● **Exercise prompt**: Retrieve all lines below that have the string "akzeptieren".

___ Extracted data

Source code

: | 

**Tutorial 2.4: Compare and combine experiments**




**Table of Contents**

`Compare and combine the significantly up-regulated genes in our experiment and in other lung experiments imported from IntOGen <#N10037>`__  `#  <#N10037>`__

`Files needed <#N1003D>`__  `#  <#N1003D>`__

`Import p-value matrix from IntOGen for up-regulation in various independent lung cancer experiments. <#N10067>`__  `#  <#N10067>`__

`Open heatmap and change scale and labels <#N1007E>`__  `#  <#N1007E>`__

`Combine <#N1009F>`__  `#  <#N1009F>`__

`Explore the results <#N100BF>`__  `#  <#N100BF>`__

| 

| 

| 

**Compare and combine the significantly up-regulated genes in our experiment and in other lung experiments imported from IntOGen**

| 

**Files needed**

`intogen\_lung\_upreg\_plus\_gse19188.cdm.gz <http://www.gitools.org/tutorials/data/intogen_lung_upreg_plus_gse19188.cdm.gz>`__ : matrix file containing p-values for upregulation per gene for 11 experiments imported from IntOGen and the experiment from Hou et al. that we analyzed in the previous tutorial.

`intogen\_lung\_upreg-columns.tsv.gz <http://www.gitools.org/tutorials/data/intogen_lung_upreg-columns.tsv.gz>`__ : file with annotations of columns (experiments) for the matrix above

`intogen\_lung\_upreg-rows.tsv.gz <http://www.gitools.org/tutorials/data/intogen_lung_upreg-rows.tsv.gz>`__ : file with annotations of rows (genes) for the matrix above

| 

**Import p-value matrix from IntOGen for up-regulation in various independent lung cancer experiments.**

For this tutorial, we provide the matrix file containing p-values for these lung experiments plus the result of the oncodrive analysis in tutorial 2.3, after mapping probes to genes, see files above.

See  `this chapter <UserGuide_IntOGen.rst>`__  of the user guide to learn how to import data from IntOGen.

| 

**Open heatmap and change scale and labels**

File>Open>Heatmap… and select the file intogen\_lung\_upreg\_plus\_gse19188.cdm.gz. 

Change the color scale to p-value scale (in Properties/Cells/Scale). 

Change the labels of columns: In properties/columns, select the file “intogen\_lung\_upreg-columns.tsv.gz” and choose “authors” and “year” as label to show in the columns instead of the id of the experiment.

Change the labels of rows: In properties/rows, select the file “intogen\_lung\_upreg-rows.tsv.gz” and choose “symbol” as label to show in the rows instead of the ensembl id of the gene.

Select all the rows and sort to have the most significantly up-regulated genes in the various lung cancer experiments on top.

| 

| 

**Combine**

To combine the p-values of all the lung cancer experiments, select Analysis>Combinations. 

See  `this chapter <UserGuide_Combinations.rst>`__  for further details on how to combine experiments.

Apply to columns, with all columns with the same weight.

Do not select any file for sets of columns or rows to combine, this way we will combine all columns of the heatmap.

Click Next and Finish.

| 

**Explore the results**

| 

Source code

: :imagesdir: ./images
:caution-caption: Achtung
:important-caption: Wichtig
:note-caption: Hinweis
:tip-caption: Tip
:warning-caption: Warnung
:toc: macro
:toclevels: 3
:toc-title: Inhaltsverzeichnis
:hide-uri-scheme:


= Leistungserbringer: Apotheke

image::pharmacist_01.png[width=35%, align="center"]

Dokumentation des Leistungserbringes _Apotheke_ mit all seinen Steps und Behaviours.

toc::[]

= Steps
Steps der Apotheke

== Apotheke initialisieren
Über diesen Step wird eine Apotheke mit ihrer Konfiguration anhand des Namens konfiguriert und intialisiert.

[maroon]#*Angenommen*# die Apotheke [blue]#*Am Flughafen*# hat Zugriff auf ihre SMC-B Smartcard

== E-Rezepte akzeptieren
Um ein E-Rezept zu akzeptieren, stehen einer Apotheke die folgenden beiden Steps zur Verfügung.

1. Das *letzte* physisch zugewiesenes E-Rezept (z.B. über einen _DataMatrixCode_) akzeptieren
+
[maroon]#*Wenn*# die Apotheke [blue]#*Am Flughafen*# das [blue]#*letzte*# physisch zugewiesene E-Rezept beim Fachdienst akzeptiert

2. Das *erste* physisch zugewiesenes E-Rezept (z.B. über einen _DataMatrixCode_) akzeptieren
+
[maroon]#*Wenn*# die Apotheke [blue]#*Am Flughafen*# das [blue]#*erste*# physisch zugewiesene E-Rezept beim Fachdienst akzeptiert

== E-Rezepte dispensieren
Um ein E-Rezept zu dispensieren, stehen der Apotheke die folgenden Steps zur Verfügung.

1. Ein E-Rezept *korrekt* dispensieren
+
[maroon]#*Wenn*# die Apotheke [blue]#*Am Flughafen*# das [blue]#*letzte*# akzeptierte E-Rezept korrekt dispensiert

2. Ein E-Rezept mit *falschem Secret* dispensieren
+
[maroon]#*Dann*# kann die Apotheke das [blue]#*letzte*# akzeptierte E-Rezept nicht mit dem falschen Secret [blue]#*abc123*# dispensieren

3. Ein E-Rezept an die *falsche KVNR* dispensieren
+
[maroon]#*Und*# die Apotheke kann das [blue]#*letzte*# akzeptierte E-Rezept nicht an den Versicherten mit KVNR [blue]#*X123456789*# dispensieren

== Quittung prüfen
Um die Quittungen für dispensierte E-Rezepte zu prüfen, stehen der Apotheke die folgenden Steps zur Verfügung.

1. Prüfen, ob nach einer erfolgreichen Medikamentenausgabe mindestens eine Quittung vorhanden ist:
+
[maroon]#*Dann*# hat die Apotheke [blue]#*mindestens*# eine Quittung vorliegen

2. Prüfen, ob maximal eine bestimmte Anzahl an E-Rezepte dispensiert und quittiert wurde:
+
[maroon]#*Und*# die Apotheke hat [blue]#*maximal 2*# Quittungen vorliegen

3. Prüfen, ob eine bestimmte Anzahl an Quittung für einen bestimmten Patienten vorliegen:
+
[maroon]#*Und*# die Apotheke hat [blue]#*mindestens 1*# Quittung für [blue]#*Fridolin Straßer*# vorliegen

______

● **Answer box**:
== E-Rezepte akzeptieren
Um ein E-Rezept zu akzeptieren, stehen einer Apotheke die folgenden beiden Steps zur Verfügung.
1. Das *letzte* physisch zugewiesenes E-Rezept (z.B. über einen _DataMatrixCode_) akzeptieren
2. Das *erste* physisch zugewiesenes E-Rezept (z.B. über einen _DataMatrixCode_) akzeptieren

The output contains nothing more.